AUSTIN, TX -- Tuesday The U.S. Environmental Protection Agency
(EPA) disapproved another portion of the Texas Commission on
Environmental Quality’s (TCEQ) clean-air permitting program the federal
agency says does not meet federal Clean Air Act requirements.
Tuesday's disapproval is the latest in a series of significant
rebukes from the EPA and focused on changes TCEQ proposed making to the
New Source Review (NSR) program it administers. The NSR program
requires new plants or existing plants that undergo major modifications
to install “state-of-the-art” technology to reduce emissions.

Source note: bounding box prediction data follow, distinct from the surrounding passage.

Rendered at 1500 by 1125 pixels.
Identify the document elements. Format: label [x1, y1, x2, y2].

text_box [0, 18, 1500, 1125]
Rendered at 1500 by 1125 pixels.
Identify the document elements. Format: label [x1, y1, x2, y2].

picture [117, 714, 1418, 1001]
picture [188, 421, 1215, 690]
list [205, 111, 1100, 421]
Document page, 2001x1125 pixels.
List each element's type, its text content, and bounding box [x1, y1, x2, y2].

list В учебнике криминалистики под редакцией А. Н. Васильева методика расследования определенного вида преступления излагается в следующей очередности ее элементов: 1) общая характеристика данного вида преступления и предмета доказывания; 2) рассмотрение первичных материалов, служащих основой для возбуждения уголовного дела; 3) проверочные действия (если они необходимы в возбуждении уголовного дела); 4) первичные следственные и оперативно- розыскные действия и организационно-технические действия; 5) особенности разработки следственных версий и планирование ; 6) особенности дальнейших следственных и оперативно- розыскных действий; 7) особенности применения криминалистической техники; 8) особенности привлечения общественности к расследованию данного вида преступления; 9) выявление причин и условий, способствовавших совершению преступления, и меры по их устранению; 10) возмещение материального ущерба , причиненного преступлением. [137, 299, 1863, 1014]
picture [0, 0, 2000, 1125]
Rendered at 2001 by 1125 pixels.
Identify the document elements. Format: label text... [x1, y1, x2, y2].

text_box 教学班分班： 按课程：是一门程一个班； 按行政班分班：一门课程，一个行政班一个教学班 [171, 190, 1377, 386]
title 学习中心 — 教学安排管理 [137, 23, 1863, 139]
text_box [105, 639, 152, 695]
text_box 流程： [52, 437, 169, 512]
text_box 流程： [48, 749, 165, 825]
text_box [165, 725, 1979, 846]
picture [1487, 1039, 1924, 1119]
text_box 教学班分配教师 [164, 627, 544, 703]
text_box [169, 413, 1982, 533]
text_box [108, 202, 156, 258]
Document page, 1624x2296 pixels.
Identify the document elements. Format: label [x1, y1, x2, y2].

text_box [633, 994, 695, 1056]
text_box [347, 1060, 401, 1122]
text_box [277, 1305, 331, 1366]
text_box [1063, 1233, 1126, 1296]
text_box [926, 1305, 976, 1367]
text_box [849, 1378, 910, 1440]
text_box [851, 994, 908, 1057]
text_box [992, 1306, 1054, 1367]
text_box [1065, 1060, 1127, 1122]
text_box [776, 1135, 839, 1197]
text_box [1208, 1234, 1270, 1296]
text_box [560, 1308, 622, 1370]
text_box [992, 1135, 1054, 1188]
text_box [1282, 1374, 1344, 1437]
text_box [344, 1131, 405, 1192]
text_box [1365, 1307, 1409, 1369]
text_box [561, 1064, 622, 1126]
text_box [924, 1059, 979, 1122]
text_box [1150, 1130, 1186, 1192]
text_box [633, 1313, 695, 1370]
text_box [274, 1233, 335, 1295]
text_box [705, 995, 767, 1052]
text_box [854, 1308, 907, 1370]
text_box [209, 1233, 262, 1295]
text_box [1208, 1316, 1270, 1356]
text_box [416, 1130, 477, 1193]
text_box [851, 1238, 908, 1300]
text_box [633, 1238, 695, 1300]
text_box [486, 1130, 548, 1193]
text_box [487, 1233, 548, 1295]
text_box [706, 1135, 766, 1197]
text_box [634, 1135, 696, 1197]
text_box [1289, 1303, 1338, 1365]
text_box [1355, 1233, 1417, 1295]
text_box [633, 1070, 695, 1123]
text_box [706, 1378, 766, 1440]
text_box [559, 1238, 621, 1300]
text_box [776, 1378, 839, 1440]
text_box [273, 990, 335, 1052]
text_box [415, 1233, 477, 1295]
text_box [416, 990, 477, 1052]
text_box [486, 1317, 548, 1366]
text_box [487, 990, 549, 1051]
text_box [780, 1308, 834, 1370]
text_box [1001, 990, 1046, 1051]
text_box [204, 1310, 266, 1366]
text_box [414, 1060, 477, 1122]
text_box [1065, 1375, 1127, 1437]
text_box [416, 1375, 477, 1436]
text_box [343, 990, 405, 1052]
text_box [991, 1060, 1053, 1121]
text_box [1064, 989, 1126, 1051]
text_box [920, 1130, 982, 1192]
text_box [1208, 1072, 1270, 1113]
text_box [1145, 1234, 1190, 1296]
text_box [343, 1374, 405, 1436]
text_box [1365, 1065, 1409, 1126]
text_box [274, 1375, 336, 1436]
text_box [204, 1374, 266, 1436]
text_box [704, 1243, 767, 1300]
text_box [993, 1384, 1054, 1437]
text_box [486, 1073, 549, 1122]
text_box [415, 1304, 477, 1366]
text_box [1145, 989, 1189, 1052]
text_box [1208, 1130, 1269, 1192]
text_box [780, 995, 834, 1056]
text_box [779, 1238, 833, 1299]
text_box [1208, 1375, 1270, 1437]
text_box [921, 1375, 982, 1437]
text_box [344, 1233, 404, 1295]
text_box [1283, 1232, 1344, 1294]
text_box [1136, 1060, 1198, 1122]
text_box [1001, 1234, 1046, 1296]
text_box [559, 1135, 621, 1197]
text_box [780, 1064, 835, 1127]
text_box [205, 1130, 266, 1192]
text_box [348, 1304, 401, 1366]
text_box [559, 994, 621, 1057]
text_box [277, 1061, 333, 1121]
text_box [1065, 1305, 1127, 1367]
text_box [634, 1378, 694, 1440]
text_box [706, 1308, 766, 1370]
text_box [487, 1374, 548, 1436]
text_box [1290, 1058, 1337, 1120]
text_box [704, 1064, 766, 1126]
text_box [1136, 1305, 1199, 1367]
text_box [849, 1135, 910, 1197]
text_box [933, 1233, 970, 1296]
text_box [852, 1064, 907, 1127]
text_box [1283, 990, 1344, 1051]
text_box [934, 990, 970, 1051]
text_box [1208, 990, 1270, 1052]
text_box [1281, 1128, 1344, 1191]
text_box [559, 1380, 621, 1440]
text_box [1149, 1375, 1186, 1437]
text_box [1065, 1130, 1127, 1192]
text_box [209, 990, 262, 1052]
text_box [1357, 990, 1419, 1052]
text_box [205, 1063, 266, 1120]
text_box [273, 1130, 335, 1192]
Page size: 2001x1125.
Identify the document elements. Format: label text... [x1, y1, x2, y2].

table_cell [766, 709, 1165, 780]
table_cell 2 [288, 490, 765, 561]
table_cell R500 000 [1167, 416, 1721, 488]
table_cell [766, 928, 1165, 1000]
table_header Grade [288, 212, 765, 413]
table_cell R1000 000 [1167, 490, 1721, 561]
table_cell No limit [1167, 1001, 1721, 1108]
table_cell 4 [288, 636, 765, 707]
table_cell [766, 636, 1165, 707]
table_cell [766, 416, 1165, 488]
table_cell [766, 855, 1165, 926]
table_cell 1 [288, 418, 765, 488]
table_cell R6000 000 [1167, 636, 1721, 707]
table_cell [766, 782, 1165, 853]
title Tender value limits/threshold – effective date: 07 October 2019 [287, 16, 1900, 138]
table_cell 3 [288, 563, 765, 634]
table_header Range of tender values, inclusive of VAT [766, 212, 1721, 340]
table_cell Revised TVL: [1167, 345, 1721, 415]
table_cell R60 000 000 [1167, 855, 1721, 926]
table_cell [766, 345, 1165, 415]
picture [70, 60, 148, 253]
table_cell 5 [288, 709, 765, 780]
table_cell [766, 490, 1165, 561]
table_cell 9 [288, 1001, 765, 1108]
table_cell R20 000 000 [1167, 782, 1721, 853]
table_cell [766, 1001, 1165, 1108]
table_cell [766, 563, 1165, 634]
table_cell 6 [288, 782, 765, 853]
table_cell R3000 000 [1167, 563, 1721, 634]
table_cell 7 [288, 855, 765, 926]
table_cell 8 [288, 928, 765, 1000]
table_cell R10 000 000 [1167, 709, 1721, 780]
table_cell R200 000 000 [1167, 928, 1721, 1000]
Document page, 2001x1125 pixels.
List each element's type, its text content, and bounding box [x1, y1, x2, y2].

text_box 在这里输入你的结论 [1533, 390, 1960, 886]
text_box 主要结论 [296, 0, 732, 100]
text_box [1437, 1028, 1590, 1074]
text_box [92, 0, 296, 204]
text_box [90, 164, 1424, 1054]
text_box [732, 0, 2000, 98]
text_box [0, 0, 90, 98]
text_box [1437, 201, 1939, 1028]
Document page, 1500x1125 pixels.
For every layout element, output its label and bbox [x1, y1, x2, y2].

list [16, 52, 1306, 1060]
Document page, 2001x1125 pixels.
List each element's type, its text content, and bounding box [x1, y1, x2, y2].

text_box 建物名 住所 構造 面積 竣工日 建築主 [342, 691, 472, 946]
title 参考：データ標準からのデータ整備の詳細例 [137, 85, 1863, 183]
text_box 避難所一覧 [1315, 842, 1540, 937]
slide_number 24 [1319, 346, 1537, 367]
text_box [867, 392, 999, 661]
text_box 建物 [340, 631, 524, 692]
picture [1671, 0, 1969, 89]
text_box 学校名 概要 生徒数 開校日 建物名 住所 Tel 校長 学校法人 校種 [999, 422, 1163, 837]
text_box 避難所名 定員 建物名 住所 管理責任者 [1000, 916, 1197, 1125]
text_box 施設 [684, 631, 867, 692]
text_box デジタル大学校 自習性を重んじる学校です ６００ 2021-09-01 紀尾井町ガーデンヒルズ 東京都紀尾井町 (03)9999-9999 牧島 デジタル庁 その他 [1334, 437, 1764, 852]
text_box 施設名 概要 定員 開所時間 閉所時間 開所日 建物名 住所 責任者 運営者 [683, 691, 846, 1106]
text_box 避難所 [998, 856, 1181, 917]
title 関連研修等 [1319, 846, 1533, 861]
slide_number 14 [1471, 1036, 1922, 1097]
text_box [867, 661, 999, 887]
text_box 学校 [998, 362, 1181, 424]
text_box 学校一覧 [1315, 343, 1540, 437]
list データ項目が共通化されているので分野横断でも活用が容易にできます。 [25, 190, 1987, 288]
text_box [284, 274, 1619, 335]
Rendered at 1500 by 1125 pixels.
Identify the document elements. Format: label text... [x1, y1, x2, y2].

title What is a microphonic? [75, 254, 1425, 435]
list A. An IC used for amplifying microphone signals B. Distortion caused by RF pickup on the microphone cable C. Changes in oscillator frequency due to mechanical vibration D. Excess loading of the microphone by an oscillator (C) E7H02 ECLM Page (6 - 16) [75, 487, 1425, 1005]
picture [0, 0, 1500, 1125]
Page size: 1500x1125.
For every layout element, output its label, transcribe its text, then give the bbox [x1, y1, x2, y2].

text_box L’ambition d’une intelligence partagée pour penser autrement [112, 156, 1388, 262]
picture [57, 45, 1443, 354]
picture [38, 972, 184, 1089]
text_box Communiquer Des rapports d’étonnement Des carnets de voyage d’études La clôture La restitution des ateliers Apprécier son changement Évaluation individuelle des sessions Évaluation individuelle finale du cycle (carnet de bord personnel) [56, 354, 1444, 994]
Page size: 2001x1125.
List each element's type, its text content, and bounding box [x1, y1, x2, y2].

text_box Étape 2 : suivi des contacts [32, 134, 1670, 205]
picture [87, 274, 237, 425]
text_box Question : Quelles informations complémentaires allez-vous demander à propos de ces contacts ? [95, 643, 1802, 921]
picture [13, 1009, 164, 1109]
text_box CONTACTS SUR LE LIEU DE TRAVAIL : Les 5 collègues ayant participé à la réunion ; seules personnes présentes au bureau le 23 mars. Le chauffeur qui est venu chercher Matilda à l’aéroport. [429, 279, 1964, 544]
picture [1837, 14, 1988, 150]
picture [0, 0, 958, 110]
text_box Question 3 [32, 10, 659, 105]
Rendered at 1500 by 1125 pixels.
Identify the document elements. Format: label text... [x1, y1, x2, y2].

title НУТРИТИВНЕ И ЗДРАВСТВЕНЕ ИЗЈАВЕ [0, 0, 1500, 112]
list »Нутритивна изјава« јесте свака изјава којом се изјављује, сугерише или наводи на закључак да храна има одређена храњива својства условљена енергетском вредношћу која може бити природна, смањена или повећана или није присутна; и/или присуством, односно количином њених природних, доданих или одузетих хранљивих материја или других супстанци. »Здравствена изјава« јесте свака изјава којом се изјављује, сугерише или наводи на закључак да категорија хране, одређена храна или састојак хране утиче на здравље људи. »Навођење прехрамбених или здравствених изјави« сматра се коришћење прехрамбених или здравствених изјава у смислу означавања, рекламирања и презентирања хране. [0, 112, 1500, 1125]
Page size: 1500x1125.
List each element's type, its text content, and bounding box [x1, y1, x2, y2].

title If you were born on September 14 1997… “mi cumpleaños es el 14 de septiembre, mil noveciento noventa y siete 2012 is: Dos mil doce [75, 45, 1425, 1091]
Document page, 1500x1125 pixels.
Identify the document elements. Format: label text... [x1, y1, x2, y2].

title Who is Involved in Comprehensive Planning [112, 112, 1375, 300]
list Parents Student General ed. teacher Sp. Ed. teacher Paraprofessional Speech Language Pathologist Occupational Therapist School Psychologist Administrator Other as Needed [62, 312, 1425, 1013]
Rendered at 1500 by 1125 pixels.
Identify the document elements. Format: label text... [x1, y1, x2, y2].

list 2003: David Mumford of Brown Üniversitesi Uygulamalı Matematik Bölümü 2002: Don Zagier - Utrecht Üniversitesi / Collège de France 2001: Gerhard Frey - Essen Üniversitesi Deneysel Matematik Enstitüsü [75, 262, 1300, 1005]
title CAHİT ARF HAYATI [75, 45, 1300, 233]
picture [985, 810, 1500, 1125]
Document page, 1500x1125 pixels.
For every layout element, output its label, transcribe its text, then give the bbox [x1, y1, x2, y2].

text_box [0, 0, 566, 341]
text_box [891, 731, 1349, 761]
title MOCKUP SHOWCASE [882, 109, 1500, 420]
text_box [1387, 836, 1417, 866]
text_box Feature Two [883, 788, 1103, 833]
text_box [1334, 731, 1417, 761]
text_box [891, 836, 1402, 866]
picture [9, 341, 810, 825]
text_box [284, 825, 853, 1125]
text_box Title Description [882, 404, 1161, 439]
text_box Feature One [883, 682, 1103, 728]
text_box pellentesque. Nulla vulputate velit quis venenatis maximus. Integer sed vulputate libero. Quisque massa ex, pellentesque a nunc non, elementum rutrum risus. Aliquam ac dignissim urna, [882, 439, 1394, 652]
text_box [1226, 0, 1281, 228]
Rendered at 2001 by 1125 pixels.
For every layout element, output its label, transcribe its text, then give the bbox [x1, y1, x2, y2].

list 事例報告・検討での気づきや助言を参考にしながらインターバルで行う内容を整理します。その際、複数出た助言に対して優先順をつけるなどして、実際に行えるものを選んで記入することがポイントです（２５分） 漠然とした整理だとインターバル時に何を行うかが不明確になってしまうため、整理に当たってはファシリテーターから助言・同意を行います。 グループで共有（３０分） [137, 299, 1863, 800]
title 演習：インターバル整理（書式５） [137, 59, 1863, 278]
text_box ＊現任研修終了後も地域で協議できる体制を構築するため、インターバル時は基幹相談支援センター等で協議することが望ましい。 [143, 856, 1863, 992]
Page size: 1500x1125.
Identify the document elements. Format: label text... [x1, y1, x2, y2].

Further, according to an EPA press release, the NSR program “requires
the best type of pollution control technology, requires permits in
order to emit air pollutants, looks at how reducing one form of air
pollution can sometimes cause another form of pollution to increase,
and provides the state, federal government, and the public the means to
know what pollutants are being emitted.”
“Governor Perry keeps saying that Texas is the poster child for air
quality programs,” said EDF energy program director Jim Marston. “But
this is the third significant federal rebuke of TCEQ’s air permitting
program in the last six months. So he must either be talking about
another state’s program, or he doesn’t know what poster child means.”
On June 30, 2010, the EPA disapproved TCEQ’s Flexible Air Permitting
program, stating that it failed to meet minimum federal Clean Air Act
standards.
In March 2010, the EPA disapproved the “qualified facilities” exemption
rule that the TCEQ had submitted for inclusion in its State
Implementation Plan. The “qualified facilities” rule allows companies
that have been issued air permits in Texas to avoid certain federal
clean-air requirements, such as public review, when their plants are
modified.
The string of EPA disapprovals follows a contentious relationship
between Governor Perry and the EPA that stretches many years back into
President George W. Bush’s administration. For example, EPA’s
disapproval of Texas’ Flexible Air Permitting program occurred more
than two years after President Bush’s EPA put all industries affected
by the program on notice (2007). Similarly, the EPA issued a
“proposed” disapproval of Texas’ NSR program in 2007.
“The Bush EPA warned Texas for years that its air program violated the
Clean Air Act, and Governor Perry and his political appointees at TCEQ
continually ignored those warnings,” Marston said. “Now Perry wants
Texans to believe that Washington is picking on him all of a sudden.”